Write out every line of the entries below word for word, omitting the pictures.

■ **Collected data entries**:
● ● ●

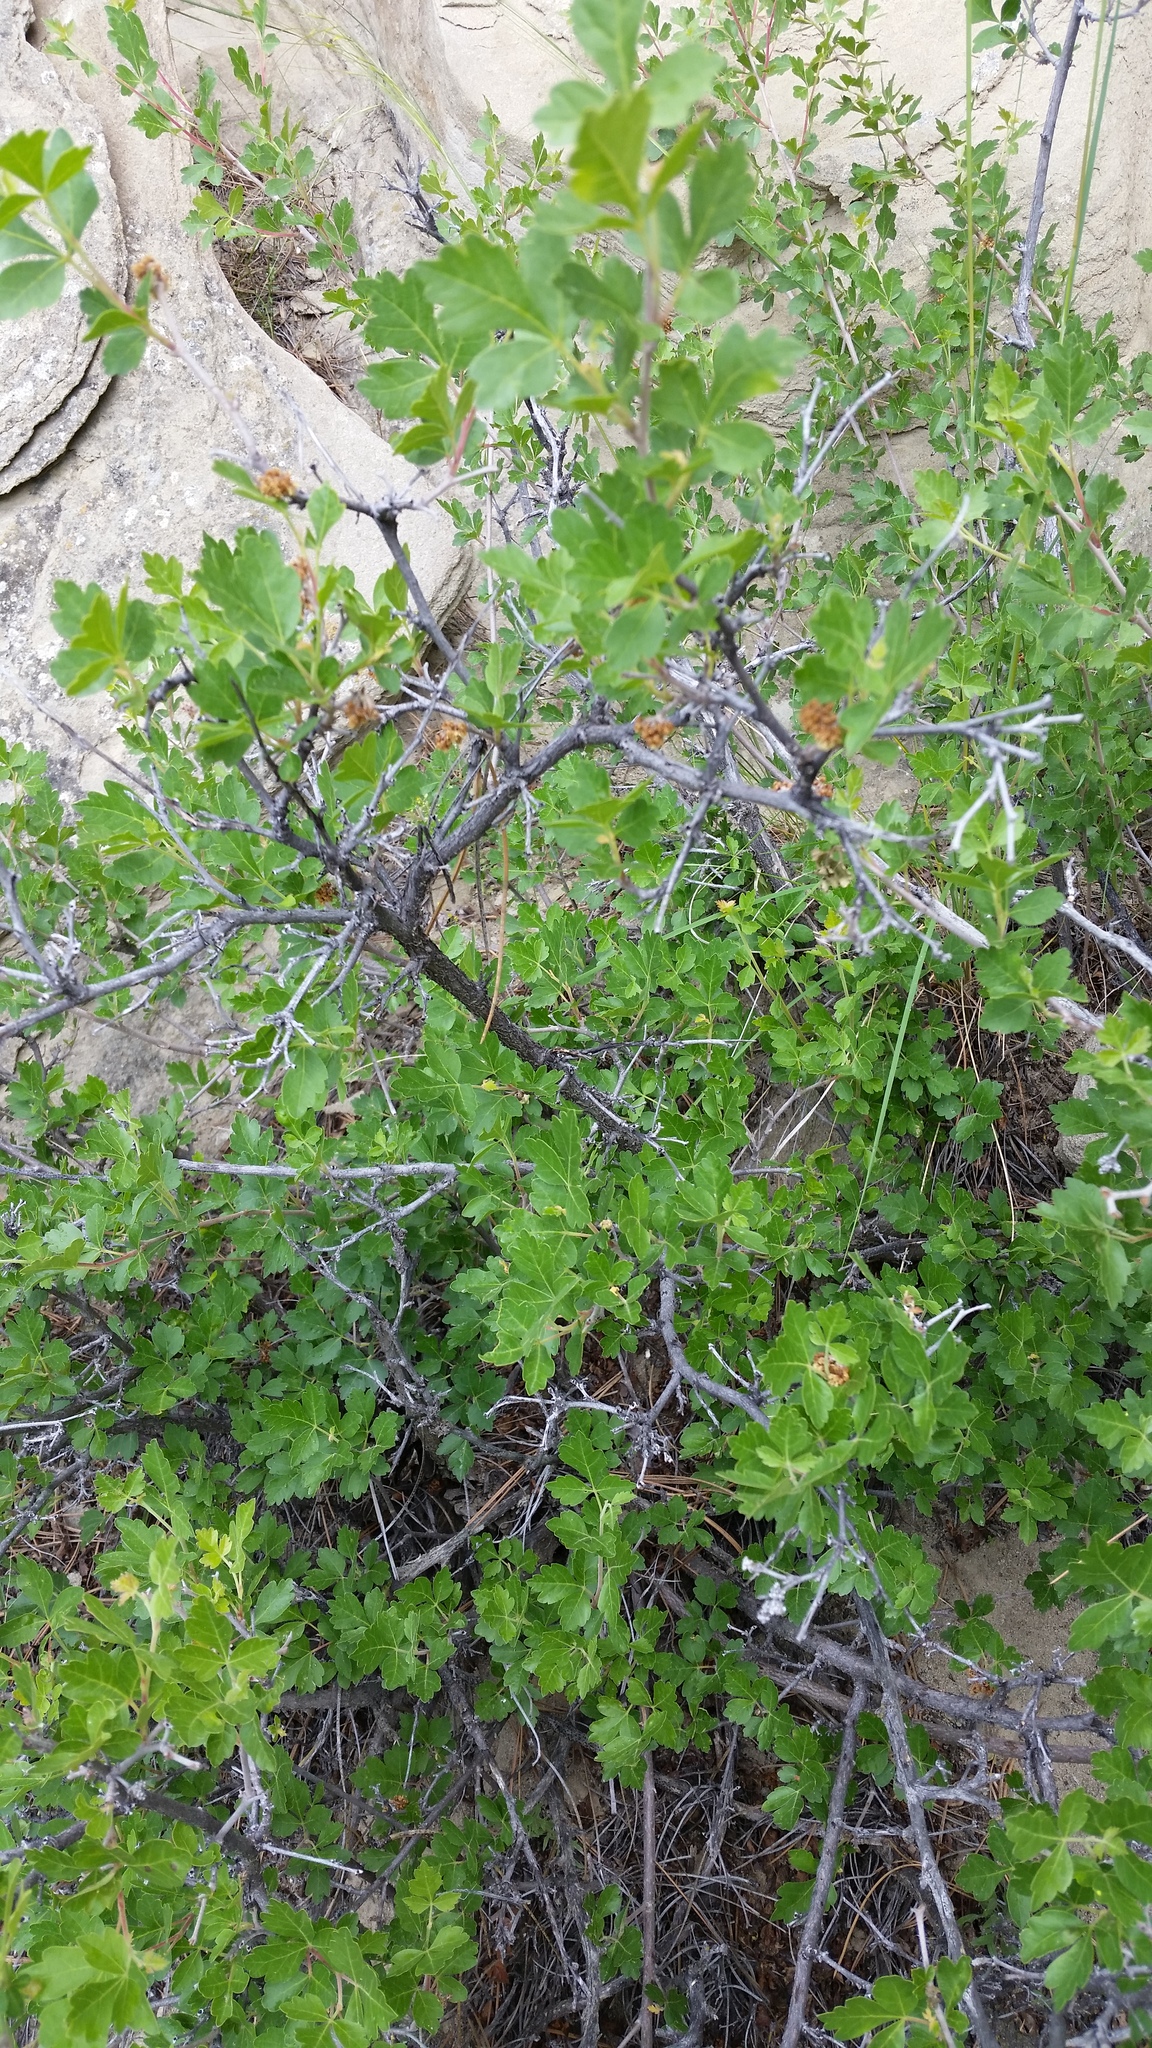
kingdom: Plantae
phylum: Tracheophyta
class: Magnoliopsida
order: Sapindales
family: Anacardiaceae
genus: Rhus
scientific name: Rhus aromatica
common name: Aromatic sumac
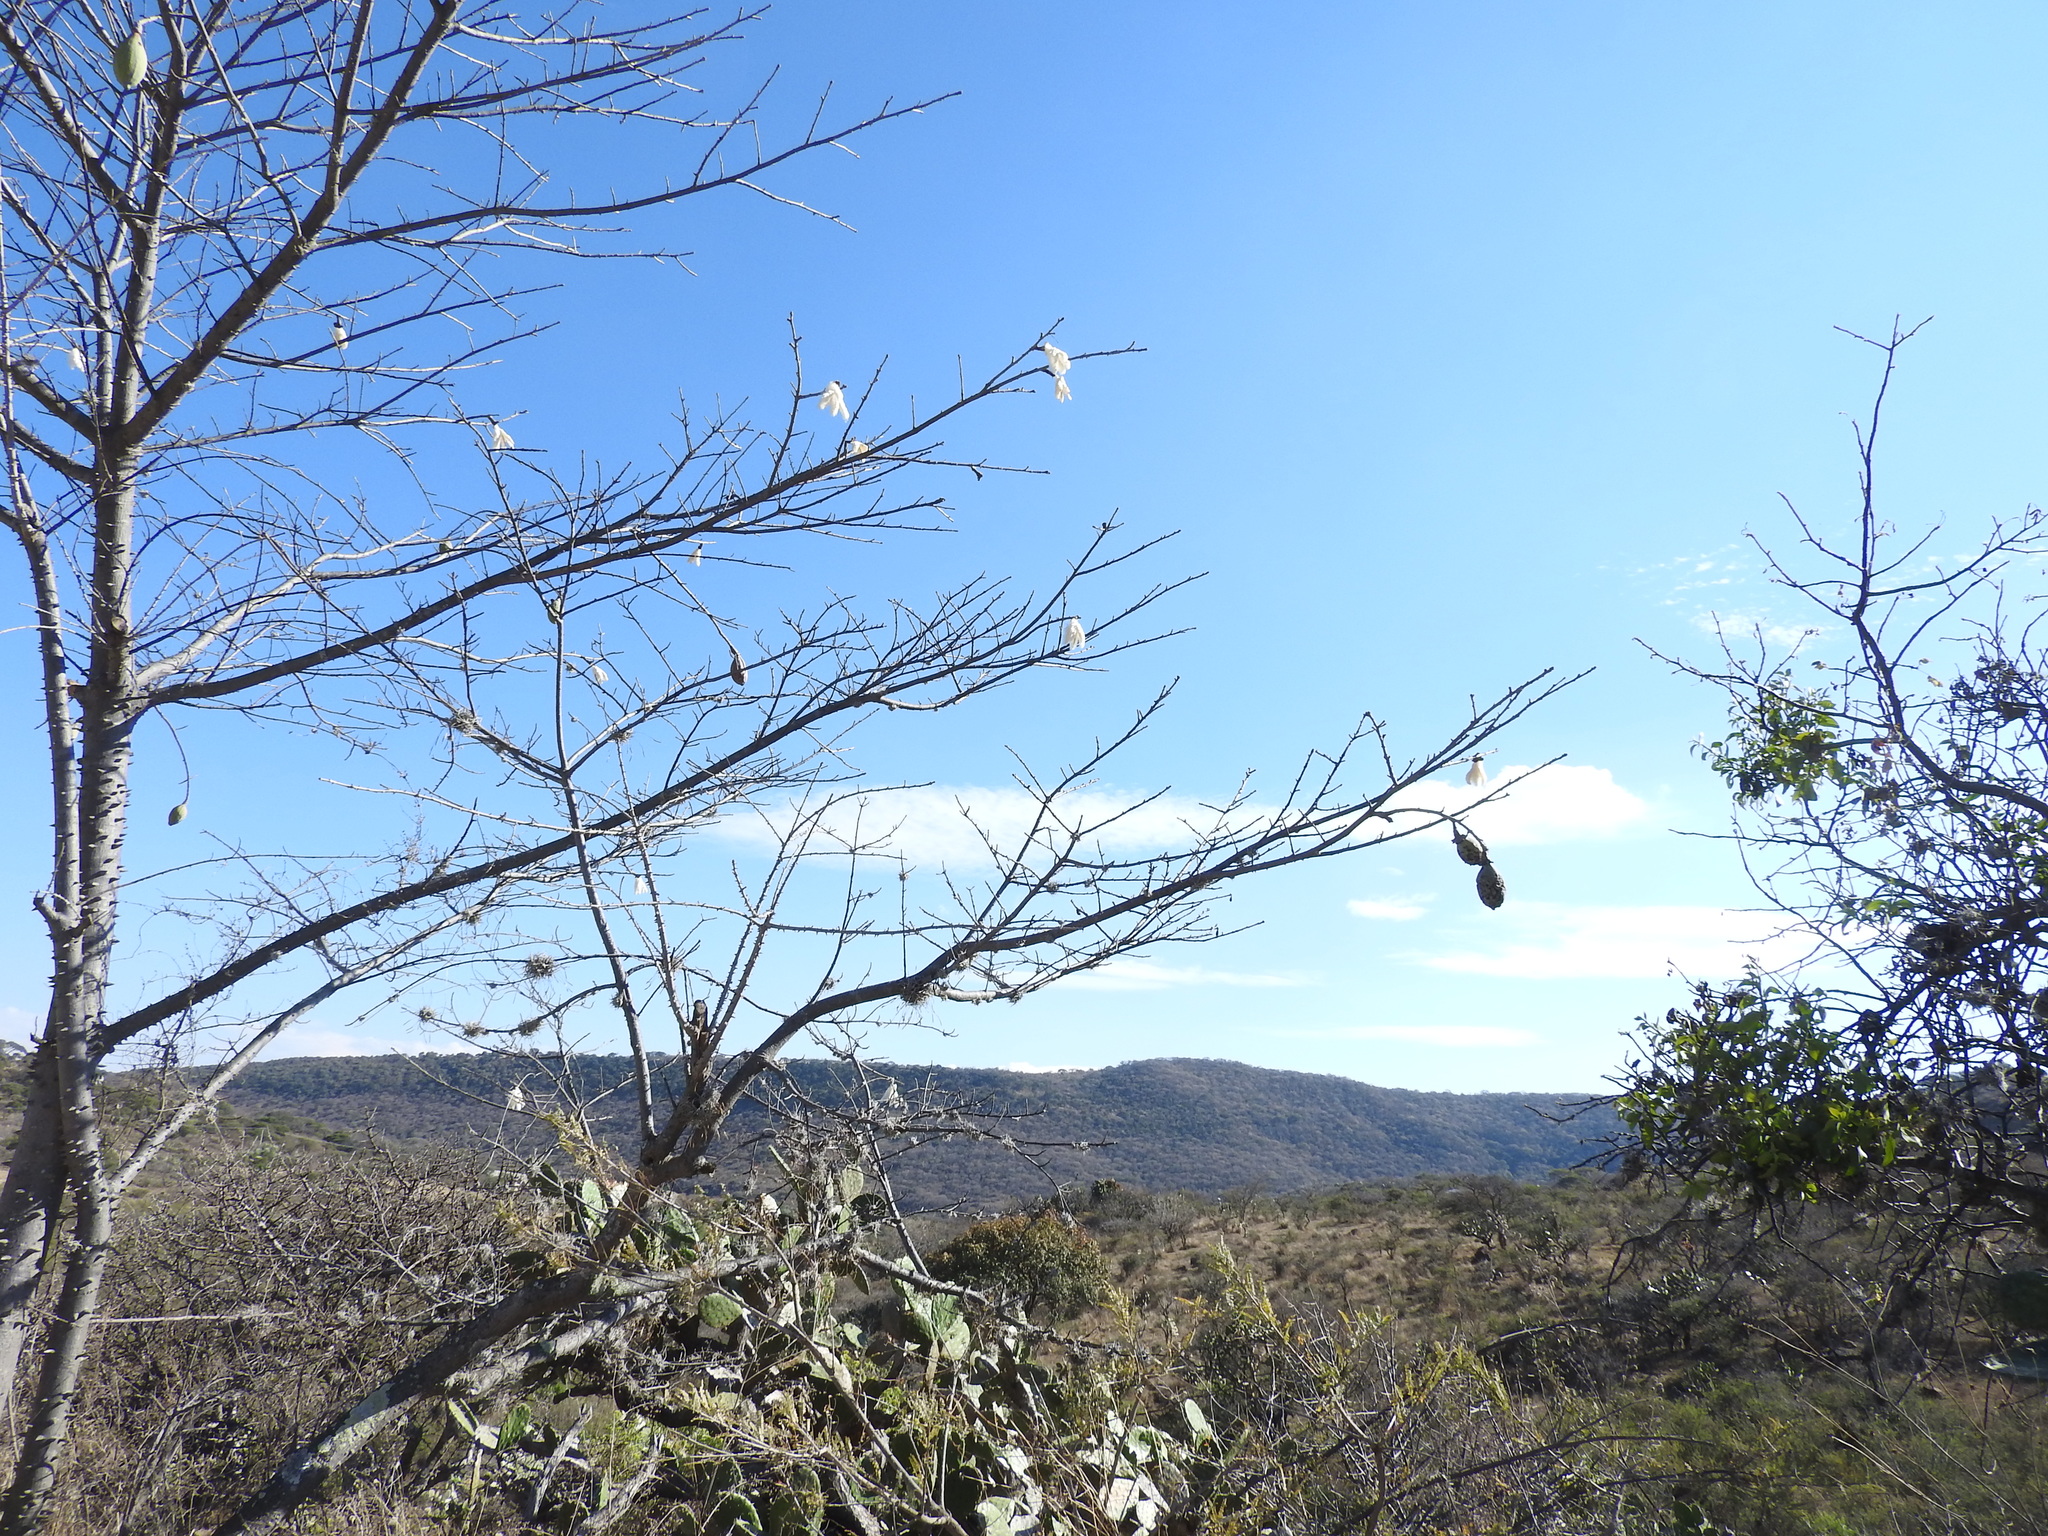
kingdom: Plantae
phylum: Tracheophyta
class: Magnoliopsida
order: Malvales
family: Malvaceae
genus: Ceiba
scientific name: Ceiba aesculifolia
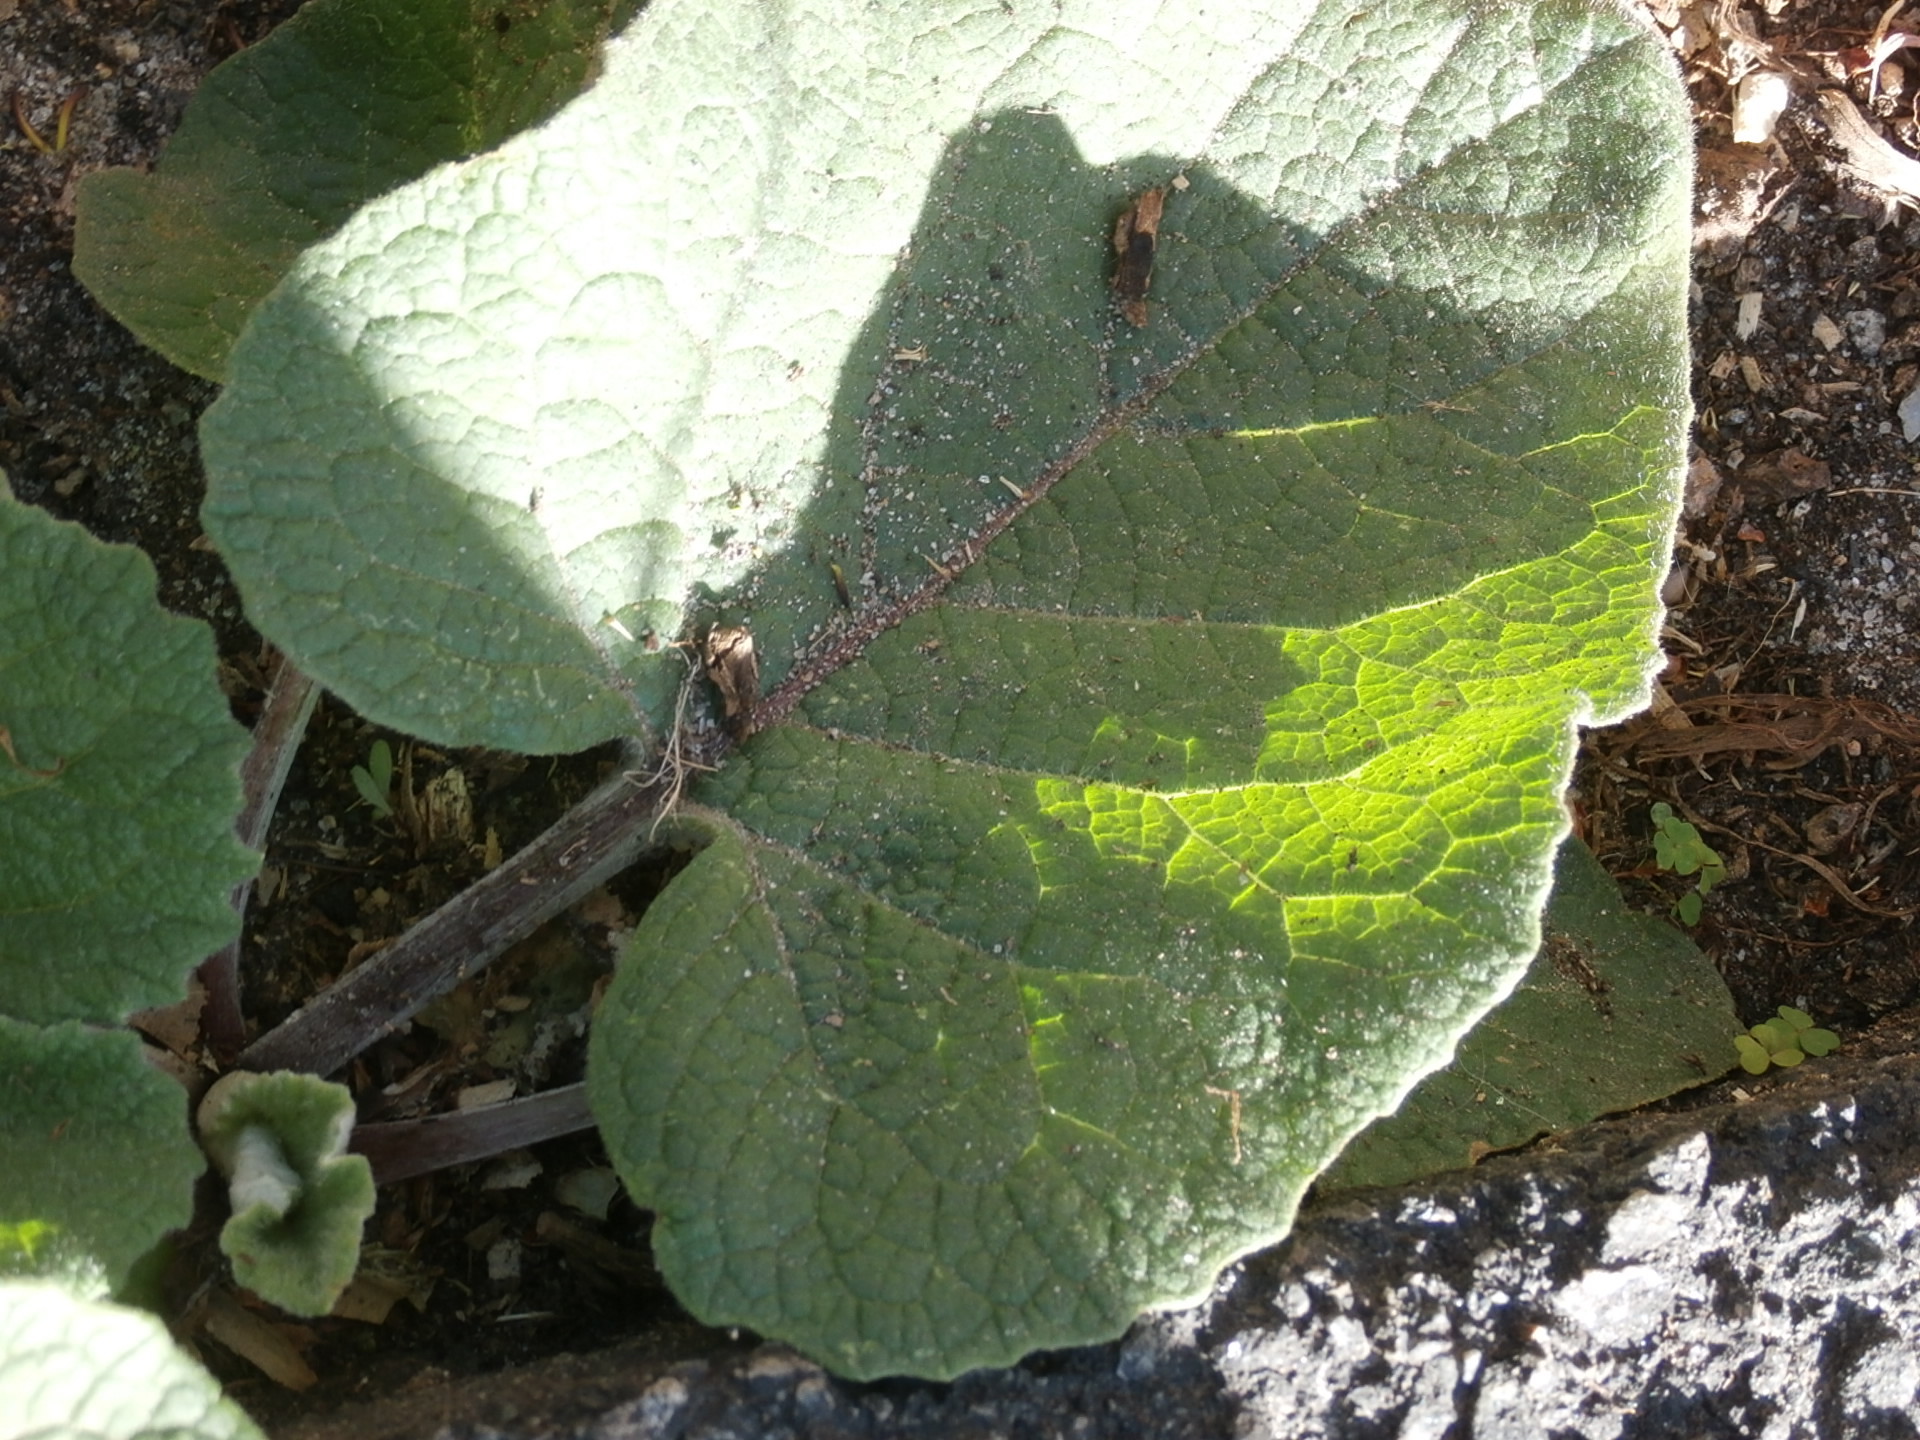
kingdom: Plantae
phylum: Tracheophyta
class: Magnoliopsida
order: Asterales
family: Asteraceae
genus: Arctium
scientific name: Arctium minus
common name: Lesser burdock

● ● ●

■ **Expected answer**:
kingdom: Plantae
phylum: Tracheophyta
class: Magnoliopsida
order: Sapindales
family: Anacardiaceae
genus: Rhus
scientific name: Rhus aromatica
common name: Aromatic sumac
kingdom: Plantae
phylum: Tracheophyta
class: Magnoliopsida
order: Malvales
family: Malvaceae
genus: Ceiba
scientific name: Ceiba aesculifolia
kingdom: Plantae
phylum: Tracheophyta
class: Magnoliopsida
order: Asterales
family: Asteraceae
genus: Arctium
scientific name: Arctium minus
common name: Lesser burdock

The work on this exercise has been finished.